Not that it’s about the oil, mind you

And if you believe that, there’s a lovely bridge not far from my home in Brooklyn I would like to offer you at a very reasonable price.

“Basically, the biggest problem is that 94 percent of the Turks are opposed to war,” said Morton Abramowitz, who nurtured America’s military cooperation with Turkey as a Pentagon planner during the cold war and later served as United States ambassador to Turkey.

Turkey’s new leaders, he said, “want to delay this as much as possible to reduce their political problems and give diplomacy a greater opportunity while at the same time they want to show their own people that they are making every effort to bring home the bacon.” Their rewards, he added, would be financial assistance or long-term access to Iraqi oil at a discount.

More.

To paraphrase something someone, possibly I.F. Stone, once said, who needs conspiracy theories when the truth is on the front page?

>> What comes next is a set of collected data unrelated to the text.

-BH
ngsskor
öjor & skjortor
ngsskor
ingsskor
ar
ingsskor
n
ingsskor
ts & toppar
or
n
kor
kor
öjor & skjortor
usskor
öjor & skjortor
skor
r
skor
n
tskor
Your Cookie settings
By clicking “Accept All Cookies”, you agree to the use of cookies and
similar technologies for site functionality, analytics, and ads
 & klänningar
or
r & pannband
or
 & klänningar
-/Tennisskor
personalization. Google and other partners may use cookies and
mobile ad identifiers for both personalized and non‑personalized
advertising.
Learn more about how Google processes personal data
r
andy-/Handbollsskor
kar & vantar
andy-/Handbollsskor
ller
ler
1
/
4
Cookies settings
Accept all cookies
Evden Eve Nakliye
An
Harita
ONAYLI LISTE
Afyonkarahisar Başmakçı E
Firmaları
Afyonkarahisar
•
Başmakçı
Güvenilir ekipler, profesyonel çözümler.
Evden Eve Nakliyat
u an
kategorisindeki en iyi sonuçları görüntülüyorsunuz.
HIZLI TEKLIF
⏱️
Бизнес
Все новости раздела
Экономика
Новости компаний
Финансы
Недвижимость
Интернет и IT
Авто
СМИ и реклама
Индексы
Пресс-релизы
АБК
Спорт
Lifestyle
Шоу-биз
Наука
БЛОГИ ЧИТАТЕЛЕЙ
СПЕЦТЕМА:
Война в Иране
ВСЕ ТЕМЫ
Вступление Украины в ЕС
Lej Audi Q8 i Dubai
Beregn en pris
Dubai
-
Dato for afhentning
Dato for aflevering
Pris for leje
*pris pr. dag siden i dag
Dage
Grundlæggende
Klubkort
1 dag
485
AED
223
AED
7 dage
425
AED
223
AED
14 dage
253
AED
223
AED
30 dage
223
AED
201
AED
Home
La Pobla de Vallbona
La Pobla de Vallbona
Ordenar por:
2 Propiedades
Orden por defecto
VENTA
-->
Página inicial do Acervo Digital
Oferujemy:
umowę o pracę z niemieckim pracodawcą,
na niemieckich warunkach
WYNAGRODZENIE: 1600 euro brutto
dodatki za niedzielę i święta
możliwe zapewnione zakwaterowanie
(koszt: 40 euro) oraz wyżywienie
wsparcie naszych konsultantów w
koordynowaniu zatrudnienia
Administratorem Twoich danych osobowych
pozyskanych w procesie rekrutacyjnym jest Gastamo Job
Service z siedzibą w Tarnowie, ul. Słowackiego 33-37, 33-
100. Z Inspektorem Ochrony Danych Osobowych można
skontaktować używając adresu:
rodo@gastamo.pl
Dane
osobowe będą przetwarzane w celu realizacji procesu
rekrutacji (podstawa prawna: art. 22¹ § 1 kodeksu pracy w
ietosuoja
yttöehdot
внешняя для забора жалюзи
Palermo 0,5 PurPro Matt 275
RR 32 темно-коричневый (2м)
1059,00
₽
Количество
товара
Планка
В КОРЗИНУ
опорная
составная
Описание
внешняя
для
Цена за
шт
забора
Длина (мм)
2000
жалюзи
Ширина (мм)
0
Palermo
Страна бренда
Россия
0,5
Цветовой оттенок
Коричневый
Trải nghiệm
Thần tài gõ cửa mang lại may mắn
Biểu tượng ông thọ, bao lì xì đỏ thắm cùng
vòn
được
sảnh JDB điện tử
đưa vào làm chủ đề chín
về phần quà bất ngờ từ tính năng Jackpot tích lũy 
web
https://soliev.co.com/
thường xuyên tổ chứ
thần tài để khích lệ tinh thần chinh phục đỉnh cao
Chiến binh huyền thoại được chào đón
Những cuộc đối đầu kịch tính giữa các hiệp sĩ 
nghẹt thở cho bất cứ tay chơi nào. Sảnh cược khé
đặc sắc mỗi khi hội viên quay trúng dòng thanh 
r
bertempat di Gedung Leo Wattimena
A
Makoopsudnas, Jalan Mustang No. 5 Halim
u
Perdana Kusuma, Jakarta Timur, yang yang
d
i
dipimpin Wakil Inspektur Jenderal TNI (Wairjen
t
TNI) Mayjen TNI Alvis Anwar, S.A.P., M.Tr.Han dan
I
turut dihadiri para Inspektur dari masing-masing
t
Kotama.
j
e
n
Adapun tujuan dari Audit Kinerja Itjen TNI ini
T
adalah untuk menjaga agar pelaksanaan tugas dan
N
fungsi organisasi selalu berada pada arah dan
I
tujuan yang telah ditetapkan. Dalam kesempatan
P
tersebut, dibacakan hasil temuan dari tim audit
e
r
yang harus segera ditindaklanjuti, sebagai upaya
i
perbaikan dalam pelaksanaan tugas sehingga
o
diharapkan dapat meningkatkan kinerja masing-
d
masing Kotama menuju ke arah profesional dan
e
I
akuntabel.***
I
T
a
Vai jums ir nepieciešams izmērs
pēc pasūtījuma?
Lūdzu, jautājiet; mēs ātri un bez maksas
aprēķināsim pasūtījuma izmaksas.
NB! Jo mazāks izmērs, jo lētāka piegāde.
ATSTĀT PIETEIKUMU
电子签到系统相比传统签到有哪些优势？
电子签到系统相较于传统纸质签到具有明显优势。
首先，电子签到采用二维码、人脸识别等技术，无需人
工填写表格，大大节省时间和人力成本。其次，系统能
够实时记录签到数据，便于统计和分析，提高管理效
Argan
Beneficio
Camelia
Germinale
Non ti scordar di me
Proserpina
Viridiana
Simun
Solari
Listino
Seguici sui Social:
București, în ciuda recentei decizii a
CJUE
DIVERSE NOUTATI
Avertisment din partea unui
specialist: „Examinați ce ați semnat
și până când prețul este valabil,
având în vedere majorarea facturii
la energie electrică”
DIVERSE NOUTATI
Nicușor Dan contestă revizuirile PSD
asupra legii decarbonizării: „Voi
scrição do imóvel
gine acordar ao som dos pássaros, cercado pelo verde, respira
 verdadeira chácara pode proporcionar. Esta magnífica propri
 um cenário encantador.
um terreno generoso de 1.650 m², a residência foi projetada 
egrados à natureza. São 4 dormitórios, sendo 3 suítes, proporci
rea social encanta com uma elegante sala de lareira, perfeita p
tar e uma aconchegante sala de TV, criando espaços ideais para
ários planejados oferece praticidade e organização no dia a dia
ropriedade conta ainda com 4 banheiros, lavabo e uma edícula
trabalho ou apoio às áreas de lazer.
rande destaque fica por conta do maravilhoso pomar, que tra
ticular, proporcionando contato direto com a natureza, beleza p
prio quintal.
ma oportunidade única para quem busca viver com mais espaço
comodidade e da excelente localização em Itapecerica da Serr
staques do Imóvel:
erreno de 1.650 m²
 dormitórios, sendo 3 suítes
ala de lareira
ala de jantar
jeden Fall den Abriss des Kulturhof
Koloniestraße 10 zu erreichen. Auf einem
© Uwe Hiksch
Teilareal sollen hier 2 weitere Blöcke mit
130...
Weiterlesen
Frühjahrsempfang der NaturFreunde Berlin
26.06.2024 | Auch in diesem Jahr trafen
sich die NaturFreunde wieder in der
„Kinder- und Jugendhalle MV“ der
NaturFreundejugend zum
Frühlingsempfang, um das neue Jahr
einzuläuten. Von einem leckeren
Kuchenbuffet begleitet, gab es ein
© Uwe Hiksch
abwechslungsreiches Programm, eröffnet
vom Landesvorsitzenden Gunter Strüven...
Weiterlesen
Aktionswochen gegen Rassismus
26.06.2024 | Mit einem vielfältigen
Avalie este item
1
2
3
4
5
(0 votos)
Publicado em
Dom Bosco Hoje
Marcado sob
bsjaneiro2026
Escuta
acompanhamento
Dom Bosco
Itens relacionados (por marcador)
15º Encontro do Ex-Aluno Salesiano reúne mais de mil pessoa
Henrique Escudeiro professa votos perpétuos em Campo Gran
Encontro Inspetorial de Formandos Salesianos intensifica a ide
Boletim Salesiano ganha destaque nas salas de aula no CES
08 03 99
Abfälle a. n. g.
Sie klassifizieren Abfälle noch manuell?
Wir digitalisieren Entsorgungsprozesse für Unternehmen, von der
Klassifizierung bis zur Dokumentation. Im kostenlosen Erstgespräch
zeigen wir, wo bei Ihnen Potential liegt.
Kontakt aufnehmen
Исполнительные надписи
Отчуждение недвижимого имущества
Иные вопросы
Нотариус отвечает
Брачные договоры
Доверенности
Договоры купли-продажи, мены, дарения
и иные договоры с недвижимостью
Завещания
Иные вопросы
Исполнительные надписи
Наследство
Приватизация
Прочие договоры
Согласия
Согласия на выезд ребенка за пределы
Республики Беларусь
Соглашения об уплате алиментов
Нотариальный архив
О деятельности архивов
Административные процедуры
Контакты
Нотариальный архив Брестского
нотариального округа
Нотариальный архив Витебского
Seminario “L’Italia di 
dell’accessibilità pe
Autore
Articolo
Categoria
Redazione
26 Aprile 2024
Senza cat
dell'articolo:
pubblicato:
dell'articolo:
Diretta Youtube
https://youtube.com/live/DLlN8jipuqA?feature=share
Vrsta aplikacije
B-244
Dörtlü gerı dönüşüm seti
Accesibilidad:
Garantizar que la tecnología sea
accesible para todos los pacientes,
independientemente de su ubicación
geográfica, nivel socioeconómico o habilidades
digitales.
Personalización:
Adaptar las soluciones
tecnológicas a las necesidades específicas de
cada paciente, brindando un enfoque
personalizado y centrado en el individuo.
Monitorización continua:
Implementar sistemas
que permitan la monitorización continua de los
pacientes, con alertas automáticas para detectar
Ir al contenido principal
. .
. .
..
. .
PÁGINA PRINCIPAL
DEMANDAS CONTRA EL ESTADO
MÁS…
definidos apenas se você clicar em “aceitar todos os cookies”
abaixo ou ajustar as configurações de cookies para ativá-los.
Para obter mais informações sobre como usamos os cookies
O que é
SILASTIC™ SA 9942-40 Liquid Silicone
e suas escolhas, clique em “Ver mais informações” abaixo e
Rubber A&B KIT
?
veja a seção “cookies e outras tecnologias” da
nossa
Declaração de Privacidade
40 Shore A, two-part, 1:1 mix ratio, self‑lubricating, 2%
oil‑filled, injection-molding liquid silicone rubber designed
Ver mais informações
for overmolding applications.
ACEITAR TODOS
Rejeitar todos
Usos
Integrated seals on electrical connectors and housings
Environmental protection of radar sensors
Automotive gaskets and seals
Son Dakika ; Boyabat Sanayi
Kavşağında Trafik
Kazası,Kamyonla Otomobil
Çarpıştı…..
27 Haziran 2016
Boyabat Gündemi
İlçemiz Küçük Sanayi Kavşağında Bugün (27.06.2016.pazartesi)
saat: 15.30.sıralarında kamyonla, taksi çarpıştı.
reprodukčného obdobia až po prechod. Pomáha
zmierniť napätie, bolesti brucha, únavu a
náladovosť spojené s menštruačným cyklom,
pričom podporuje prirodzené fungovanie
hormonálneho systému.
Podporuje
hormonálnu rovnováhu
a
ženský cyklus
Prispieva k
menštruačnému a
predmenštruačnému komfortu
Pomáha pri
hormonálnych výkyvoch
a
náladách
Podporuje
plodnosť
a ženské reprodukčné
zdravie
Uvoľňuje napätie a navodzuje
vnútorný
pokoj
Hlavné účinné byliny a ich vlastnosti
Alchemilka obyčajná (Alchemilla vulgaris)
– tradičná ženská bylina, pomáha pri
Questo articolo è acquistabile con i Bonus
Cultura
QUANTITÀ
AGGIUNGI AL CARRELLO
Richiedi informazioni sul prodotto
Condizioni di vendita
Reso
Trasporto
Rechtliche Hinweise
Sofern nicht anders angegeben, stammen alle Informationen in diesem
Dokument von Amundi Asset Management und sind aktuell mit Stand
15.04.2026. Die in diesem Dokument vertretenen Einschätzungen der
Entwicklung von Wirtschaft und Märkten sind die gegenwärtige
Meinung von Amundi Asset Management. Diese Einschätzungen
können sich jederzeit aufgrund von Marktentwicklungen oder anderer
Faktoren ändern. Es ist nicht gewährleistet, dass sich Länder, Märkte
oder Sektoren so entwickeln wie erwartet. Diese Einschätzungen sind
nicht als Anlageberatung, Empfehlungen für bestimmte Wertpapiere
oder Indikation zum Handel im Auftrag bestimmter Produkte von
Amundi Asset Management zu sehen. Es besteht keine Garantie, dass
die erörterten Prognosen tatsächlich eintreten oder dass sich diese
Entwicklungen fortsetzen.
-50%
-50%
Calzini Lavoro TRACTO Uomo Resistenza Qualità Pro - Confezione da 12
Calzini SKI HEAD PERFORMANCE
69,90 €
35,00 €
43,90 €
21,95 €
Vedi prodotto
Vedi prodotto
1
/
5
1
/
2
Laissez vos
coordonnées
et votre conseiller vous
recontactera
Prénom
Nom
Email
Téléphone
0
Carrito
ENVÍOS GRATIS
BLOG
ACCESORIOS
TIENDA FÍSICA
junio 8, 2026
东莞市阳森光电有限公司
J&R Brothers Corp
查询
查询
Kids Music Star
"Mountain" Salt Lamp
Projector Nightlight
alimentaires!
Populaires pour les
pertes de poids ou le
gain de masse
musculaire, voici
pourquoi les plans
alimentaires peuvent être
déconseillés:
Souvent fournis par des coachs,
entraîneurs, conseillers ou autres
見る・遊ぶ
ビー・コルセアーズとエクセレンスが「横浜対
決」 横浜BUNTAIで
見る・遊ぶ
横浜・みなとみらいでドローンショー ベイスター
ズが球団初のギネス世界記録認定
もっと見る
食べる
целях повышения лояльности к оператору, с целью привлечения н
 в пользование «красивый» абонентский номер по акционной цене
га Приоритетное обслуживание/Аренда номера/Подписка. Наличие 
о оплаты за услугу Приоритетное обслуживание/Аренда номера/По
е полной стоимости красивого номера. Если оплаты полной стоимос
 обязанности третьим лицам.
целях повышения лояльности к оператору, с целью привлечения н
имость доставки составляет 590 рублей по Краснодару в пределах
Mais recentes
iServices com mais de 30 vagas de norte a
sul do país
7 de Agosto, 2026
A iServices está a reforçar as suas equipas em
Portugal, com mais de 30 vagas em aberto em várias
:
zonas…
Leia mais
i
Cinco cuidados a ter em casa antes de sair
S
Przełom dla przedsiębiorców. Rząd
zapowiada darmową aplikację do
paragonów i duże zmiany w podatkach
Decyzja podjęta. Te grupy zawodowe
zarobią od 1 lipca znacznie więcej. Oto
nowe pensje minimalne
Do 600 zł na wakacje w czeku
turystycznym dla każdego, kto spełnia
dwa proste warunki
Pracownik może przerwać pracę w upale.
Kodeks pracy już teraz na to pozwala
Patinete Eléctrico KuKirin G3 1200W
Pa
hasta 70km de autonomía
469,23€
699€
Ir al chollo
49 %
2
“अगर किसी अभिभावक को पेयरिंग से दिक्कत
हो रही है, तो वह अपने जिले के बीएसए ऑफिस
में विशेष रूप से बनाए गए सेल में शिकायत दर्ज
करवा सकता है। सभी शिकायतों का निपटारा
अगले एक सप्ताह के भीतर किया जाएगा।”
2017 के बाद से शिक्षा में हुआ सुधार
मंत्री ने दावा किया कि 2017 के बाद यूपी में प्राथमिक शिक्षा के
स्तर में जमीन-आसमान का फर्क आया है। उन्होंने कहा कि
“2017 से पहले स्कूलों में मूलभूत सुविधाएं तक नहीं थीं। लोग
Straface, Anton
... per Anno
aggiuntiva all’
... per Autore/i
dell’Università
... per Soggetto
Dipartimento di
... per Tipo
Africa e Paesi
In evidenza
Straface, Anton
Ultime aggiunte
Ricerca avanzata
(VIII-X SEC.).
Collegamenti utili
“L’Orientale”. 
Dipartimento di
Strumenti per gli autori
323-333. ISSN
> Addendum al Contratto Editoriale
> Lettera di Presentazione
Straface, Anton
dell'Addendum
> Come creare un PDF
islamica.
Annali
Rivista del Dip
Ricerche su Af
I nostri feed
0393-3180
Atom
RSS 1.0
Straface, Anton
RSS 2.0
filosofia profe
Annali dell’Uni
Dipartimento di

And here’s an interesting perspective, from an Iraqi exile who doesn’t buy the “liberation of the Iraqi people” excuse for a damn minute:

The Bush administration has enlisted a number of Iraqi exiles to provide an excuse for invasion and a political cover for the control of Iraq. People like Ahmad Chalabi and Kanan Makiya have little credibility among Iraqis and they have a career interest in a US invasion. At the same time, the main forces of Kurdish nationalism, by disengaging from Iraqi politics and engaging in internecine conflict, have become highly dependent upon US protection and are not in a position to object to a US military onslaught. The US may enlist domestic and regional partners with varying degrees of pressure.